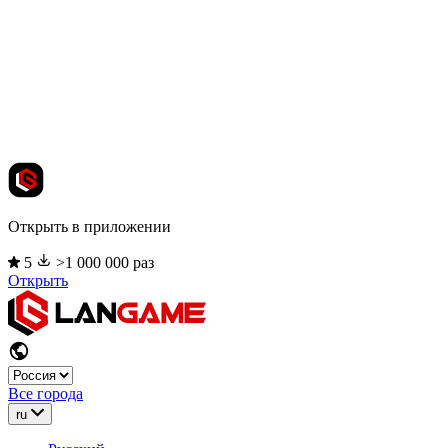
Открыть в приложении
5
>1 000 000 раз
Открыть
Все города
ru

********************

**Task:** Could you copy the lines above exactly and skip the images?

**Answer to this problem:**
Открыть в приложении
5
>1 000 000 раз
Открыть
Все города
ru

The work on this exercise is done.